_TASK BRIEF_
Reproduce every line of the data below verbatim, omitting the pictures from your answer.
___ SOURCE MATERIAL
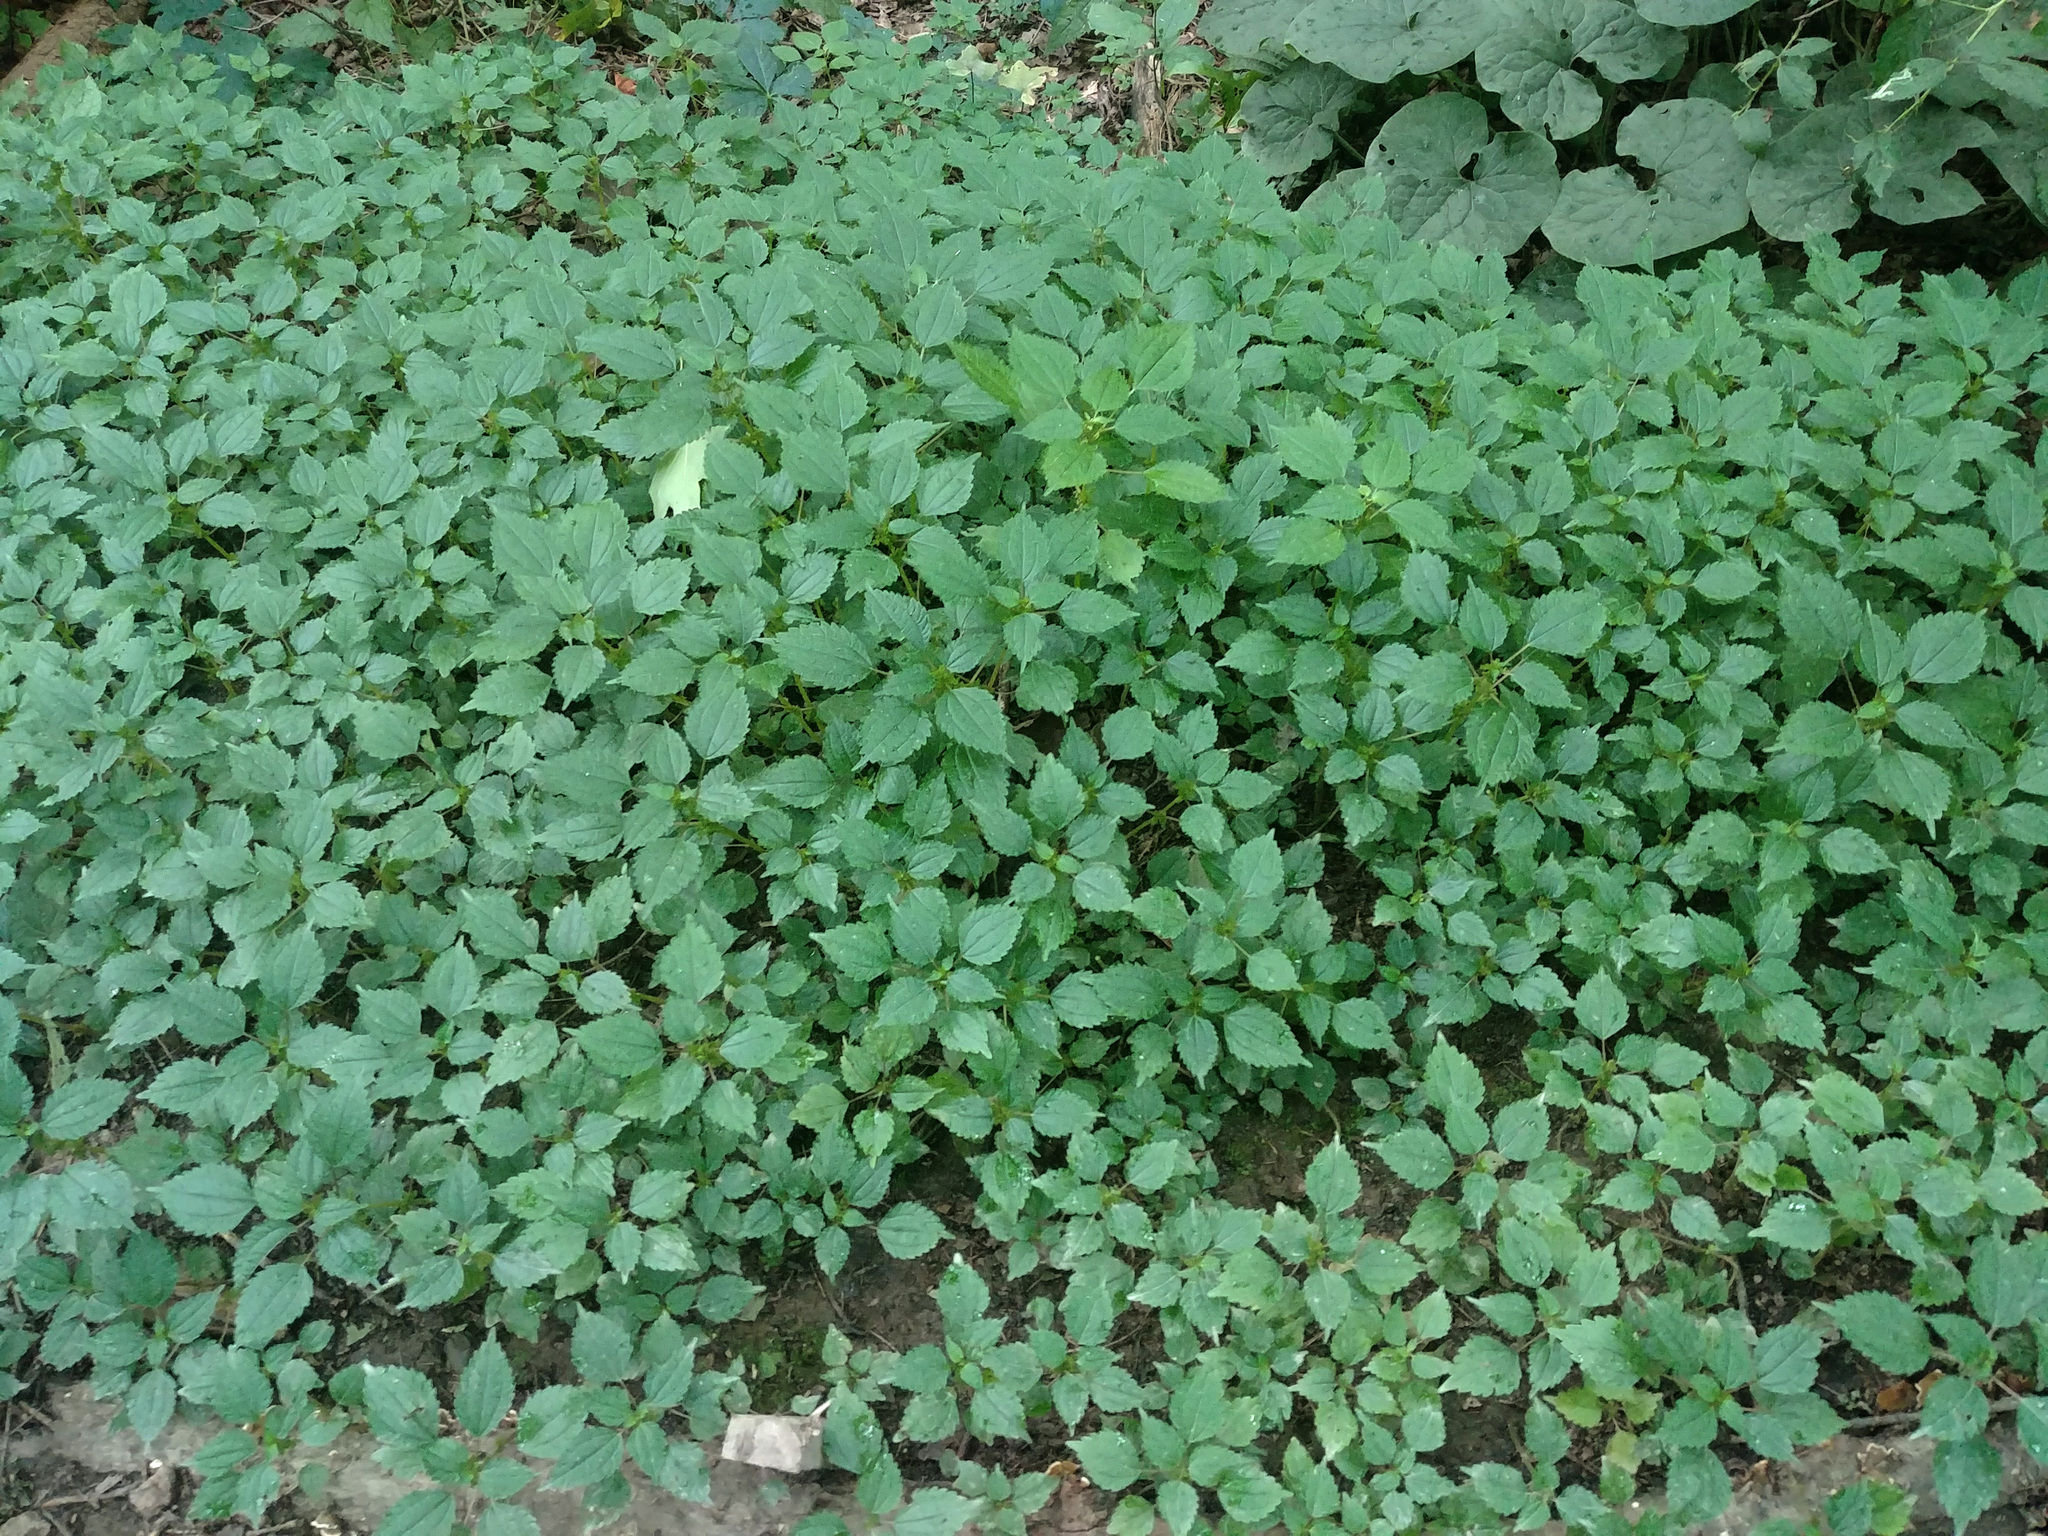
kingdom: Plantae
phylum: Tracheophyta
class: Magnoliopsida
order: Rosales
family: Urticaceae
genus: Pilea
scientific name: Pilea pumila
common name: Clearweed
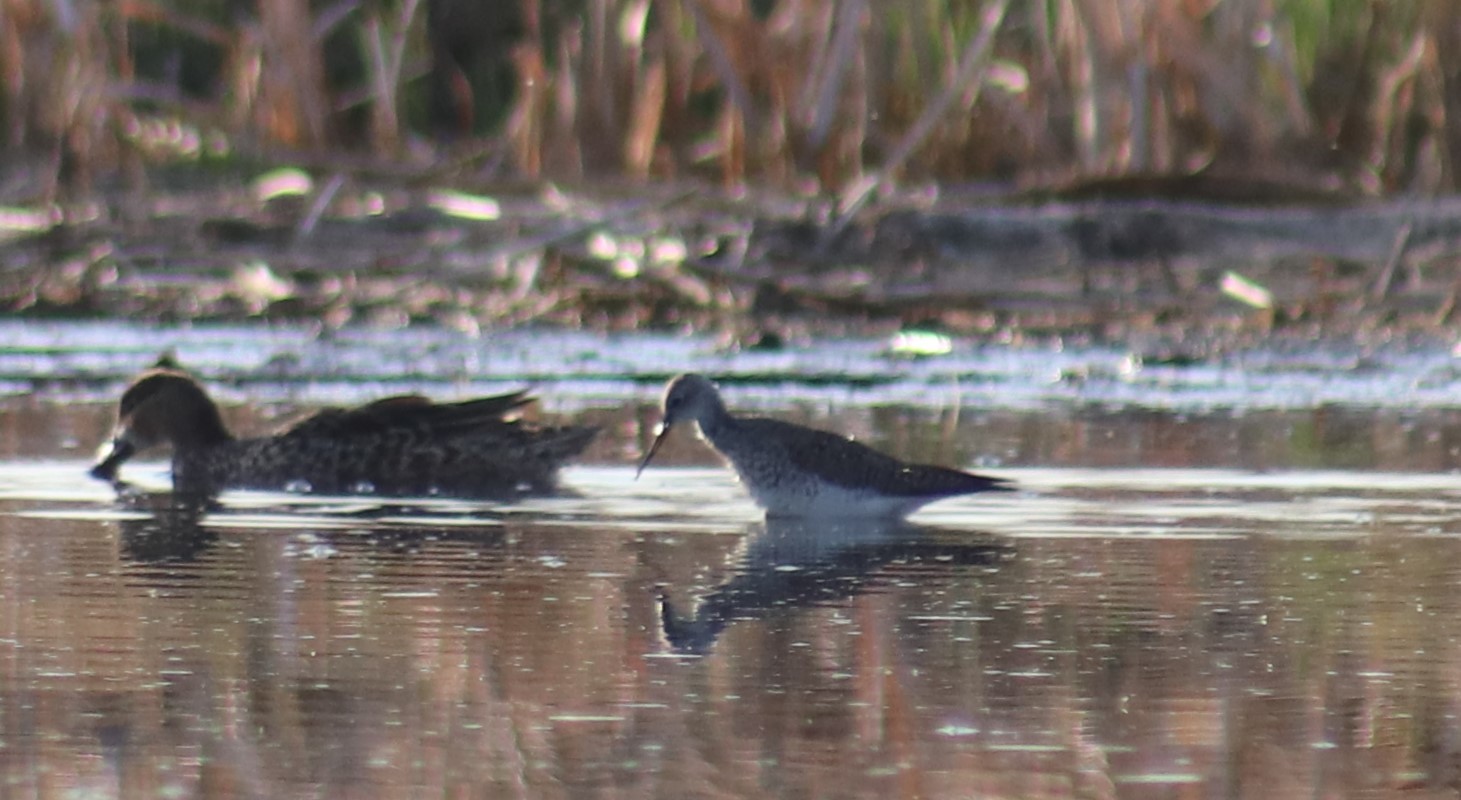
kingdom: Animalia
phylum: Chordata
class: Aves
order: Charadriiformes
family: Scolopacidae
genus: Tringa
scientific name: Tringa flavipes
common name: Lesser yellowlegs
______
_ANSWER TO THE EXERCISE_
kingdom: Plantae
phylum: Tracheophyta
class: Magnoliopsida
order: Rosales
family: Urticaceae
genus: Pilea
scientific name: Pilea pumila
common name: Clearweed
kingdom: Animalia
phylum: Chordata
class: Aves
order: Charadriiformes
family: Scolopacidae
genus: Tringa
scientific name: Tringa flavipes
common name: Lesser yellowlegs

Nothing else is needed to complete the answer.